FIRST AND SECOND RIBS: MOVEMENTS

    The motion of these two ribs is much slighter than that of the others.  The motion of the sternum is forward, and up; but the excursion of the lower part is much greater than that of the upper part, leaving very little for these first two ribs.  Beside this they have a slight wing motion, under the traction of the scalene muscles, opposed by the intercostals; little more than a ligamentous yielding.
 
 
DIAGNOSIS

    On account of the thickness of the over-lying muscles it is very difficult as a rule to examine effectively these two ribs except at the sternal ends.  Unevenness on the two sides in front argues probability of a lesion, but to know which side is in lesion, one must rely upon relative sensitiveness.  Lesion upward at the transverse process draws the sternal end backward, making it seem smaller than its fellow, and making it also sensitive; lesion downward, the reverse.  About one inch of the first rib may be felt beneath the collar bone.  By drawing the shoulder blade away and slightly lifting it, in thin subjects the spinal ends may sometimes be felt; but they bend almost directly forward from the transverse process, leaving little surface for examination and little certainty therein.  With patient lying on side and shoulder blade lifted, the thumbs may find and examine one side at a time.
 
 
LESIONS

    As in the other ribs, lesions at the transverse processes cannot be distinguished from those at the head, up and forward, down and back if slight; but the curve if the latter exist.  Lesions at the transverse process are up and forward, down and back.  They seem more prominent if up, on account of the spacing, less so if down.
 
 
TECHNIC

    Assuming right first rib to be downward on transverse process; patient seated on table; operator stands behind; places right foot on table and places knee under patient’s right axilla, arm hanging loose; presses down on arm to carry shoulder blade away from spine and to put upward tension on sub-clavius and pectoralis minor muscles; swings knee with patient slightly to right to secure full extension of ribs; places right thumb against the angle of rib where it leaves transverse process, endeavoring to get beneath it, between it and the second rib; places left hand on patient’s head and carries to left to limit of motion to produce tension on scalene muscles; in this position turns face first toward left to lift transverse process and produce an angle between it and the rib, then to right and backward to carry transverse process backward away from rib, changing the angle.  With gentle exaggerations of these tensions the rib may be brought to normal.  If necessary swing head and neck in extreme side-bending from left to extreme right; repeat until lesion is reduced.

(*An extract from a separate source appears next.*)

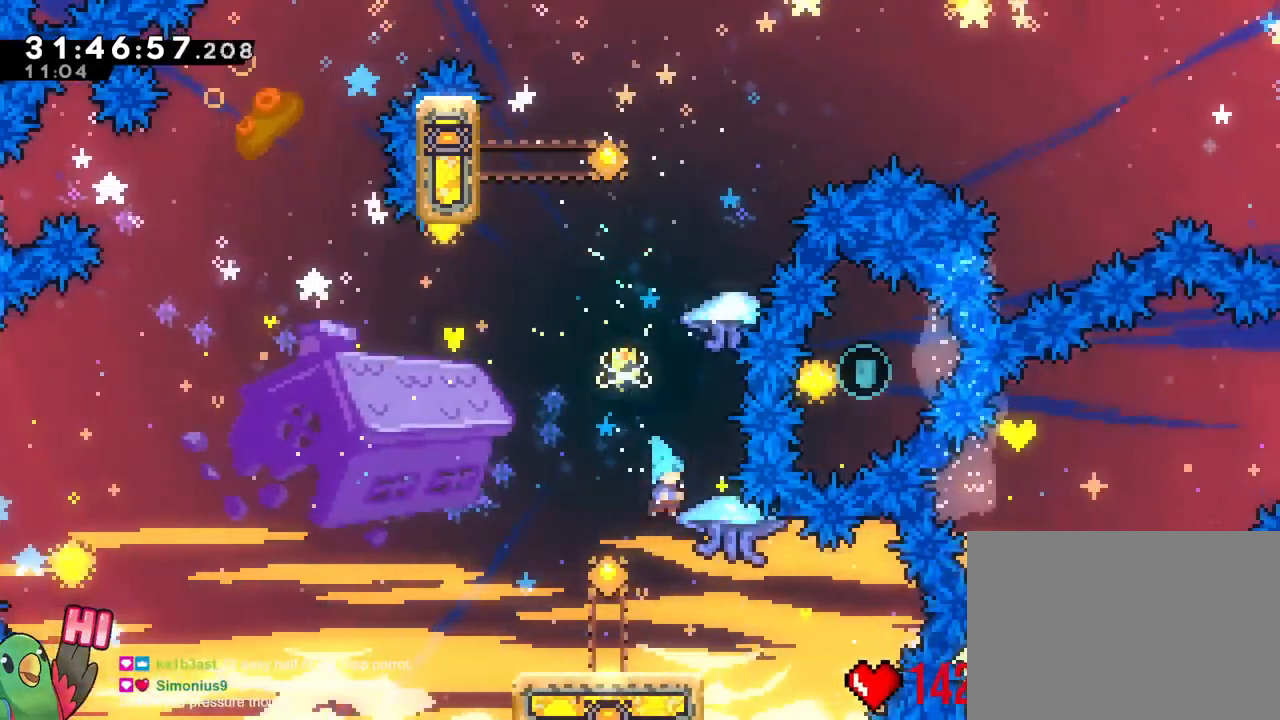
{"buttons": ["B"], "left_stick": "left", "right_stick": "center", "events": [[17, "DPAD_RIGHT", "down"], [17, "DPAD_UP", "up"], [17, "left_stick", "center"], [117, "DPAD_UP", "down"], [167, "left_stick", "right"], [184, "DPAD_RIGHT", "up"], [234, "DPAD_UP", "up"], [334, "left_stick", "left"], [384, "B", "up"], [434, "B", "down"], [468, "R1", "up"]]}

    A slightly different use of the pectoral muscles may be made with the patient supine; operator draws patient’s right arm across breast, high up; places his sternum against elbow, ready to press down; places left hand under first rib, knuckles against table, fingers bearing up against rib; with right hand carries head to left side, then to right; gentle exaggeration of all of these tensions will tend to bring the rib to normal.

    Patient may be seated, elbow against operator’s sternum, technic as above.

    If lesion is upward, it is a simple matter to exert pressure from abaove and with technic as above, to carry it downward to normal.